The twist in all of this, for me, is that I’m standing at the precipice of breaking a vow I made with another man. I made an oath to stand with him, through everything, as a matter of bridging the gulf that had been forming between us. Naiveté, coupled with a longing to belong, and a strange brew of honor and duty, had me marry a man with whom I’d simply grown weary of. Still, I swore to him that I’d make the effort, put on his ring, and held my head up high, doing the best that I could to salvage what he and I had. The moment we started talking more about memories, more about our past, and stopped making arrangements for our present and future, I knew it was done. It was him, however, who ended it. It was he who screwed up the courage to tell me that we were done, on Independence Day, 2010. Right up until the end, I remained vested in the promise I had made to him.

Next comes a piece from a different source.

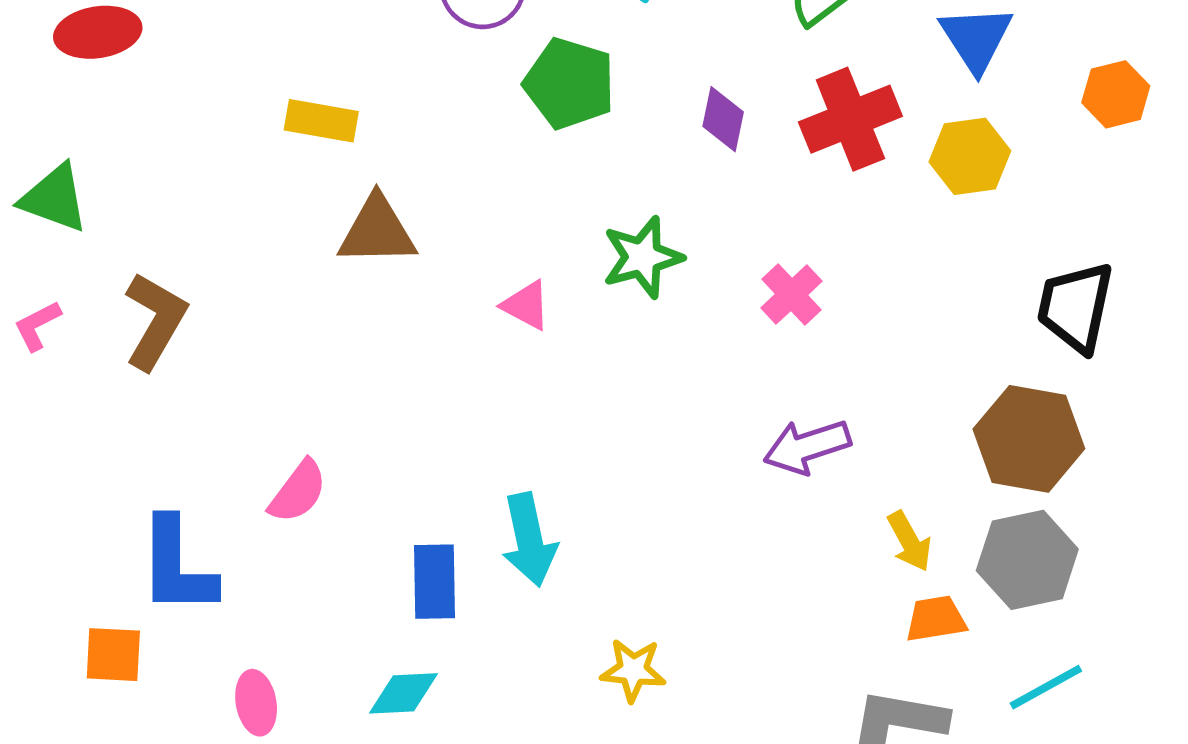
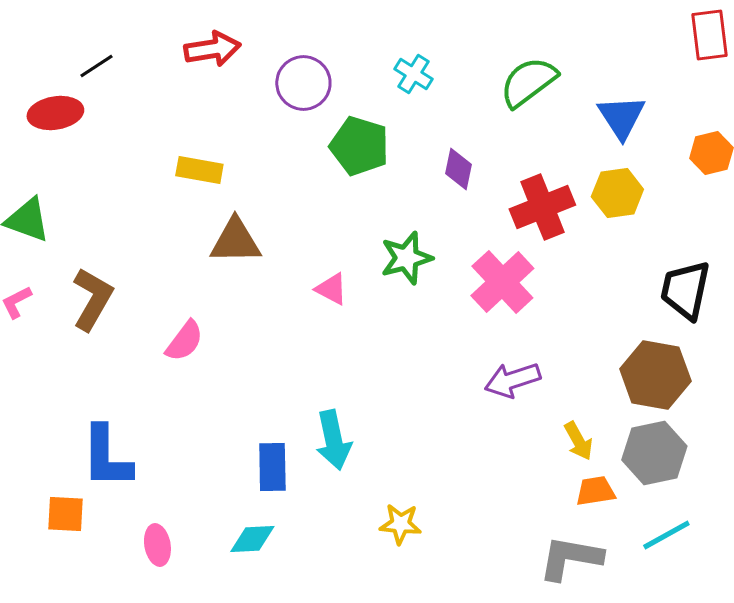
red cross: (850, 119) -> (542, 207), moved
pink cross: (791, 295) -> (502, 282), size x1.6
pink semicircle: (298, 492) -> (184, 341), moved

I also know that I want to be in a stable, committed, shared relationship with a man. I may have met him recently, but as of yet, things are still new, still raw, and for my part, I still have unfinished business to attend to. I need to complete the separation from what came before. I need to go through the process of forgiving myself for making a promise I could not ultimately keep. I need to clean my slate and put my own house in order before I invite another man inside. I need to do this for myself, for my past, and for my future.

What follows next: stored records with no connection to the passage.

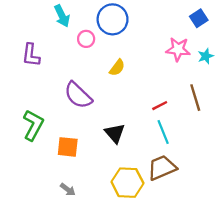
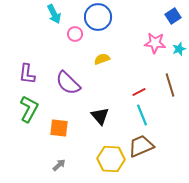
purple L-shape: (31, 55) -> (27, 74), moved
yellow semicircle: (117, 68) -> (102, 59), turned -147
gray arrow: (68, 189) -> (59, 165), turned -80

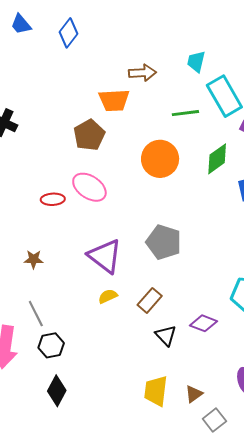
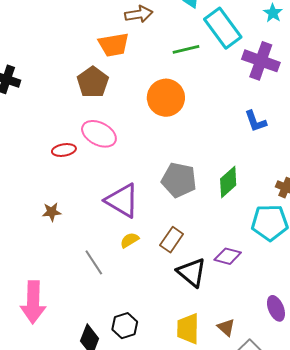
green diamond: (217, 159) -> (228, 182), moved
gray line: (36, 314) -> (94, 262), moved
black triangle: (166, 335) -> (192, 272), size x1.4
black hexagon: (51, 345) -> (125, 326), moved
brown triangle: (194, 394) -> (226, 327), turned -36

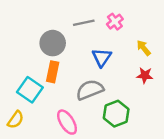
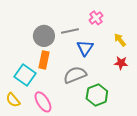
gray line: (84, 23) -> (70, 31), moved
yellow semicircle: (16, 120) -> (13, 100), turned 105
pink ellipse: (67, 122) -> (43, 102), moved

So begins the unwinding the creation I built with a man I once loved starting some fourteen years ago. Four years after the severance between us, and I’ve found the courage and drive to make the unbreakable broken, to retract my words said before his family and mine, and to legally sever the ties that we still share. I have the resources required to procure judgement and decision under the law. I have the wherewithal to know that this matters and has meaning in my life.
I would rather have the option to put my head in the sand, to not deal with this detail, and to simply go on living my life in this sort of limbo. I’d rather pack my things and get on a bus and run away from it. I know, however, that escape is not healthy in any manner. I need to clean up my present self in order to be better for my future. Finalizing this situation means being able to be more fully accountable to my present self. It’s a loose thread, broken and frayed as the promises that hung from it, dangling in the wind.